Intended Use	Substantially equivalent to predicate devices (Zimmer HBS™, Onyx Navicular)	Broader indications for use than Onyx device, but shares many with Zimmer HBS™. (See table in original document for full comparison).
Design	Substantially equivalent to predicate devices	Headless, threaded both ends, similar lengths and diameters to predicate devices.

2. Sample Size Used for the Test Set and Data Provenance

This document does not describe a clinical "test set" for performance evaluation in the way one would for an AI/diagnostic device. The biomechanical testing mentioned is likely laboratory-based. No patient-specific data or data provenance (country of origin, retrospective/prospective) is provided.

3. Number of Experts Used to Establish the Ground Truth for the Test Set and Qualifications of Those Experts

Not applicable. This is not a study assessing diagnostic performance or requiring expert ground truth in that sense. The "ground truth" for biomechanical performance would be the experimental measurements themselves.

4. Adjudication Method for the Test Set

Not applicable. No clinical test set requiring adjudication is described.

5. If a Multi Reader Multi Case (MRMC) Comparative Effectiveness Study was done, If so, what was the effect size of how much human readers improve with AI vs without AI assistance

Not applicable.
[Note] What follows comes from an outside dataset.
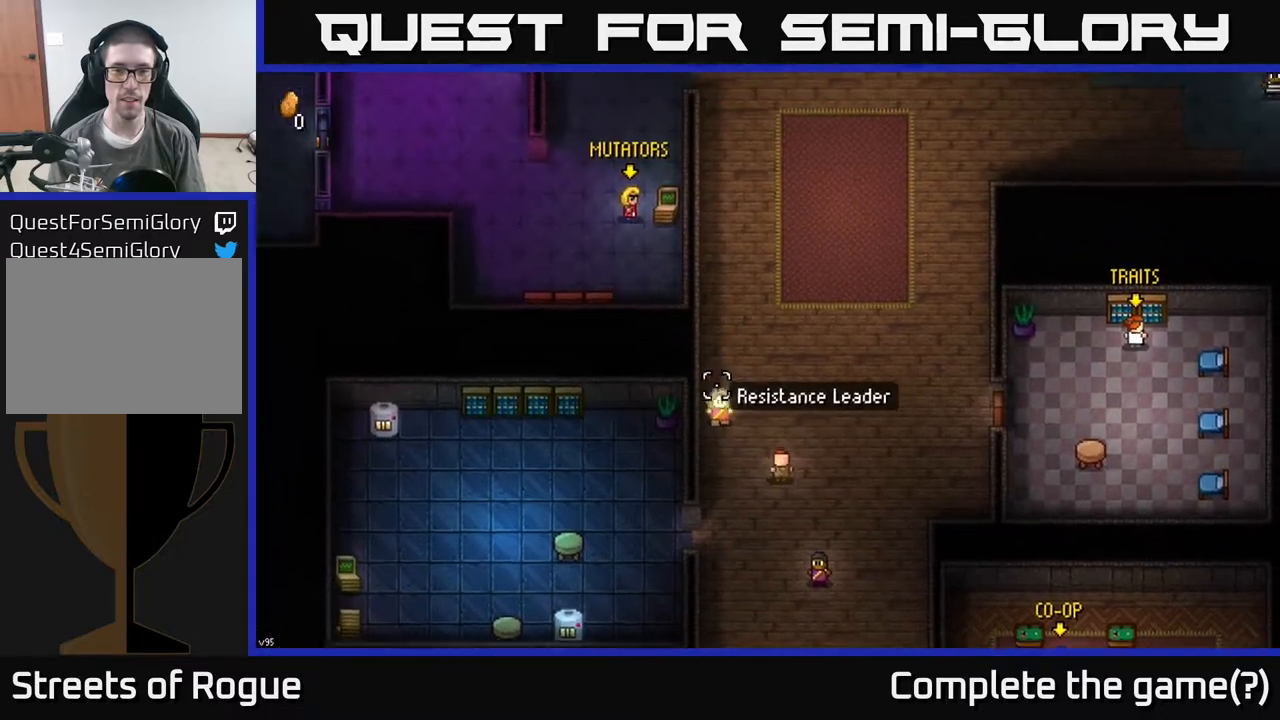
{"buttons": [], "left_stick": "right", "right_stick": "up-right", "events": [[167, "right_stick", "left"], [217, "left_stick", "right"], [383, "right_stick", "up-right"]]}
This is not an AI-assisted diagnostic device, and no MRMC study is mentioned.

6. If a standalone (i.e. algorithm only without human-in-the-loop performance) was done

Not applicable. This is a surgical implant, not an algorithm.

7. The Type of Ground Truth Used

For the biomechanical testing, the "ground truth" is the empirically measured force values (e.g., 200N, 165N) obtained from testing the screws. For material and manufacturing, the ground truth is compliance with relevant ISO standards.

8. The Sample Size for the Training Set

Not applicable. No training set for an algorithm is mentioned in this document.

9. How the Ground Truth for the Training Set was Established

Not applicable. No training set is mentioned.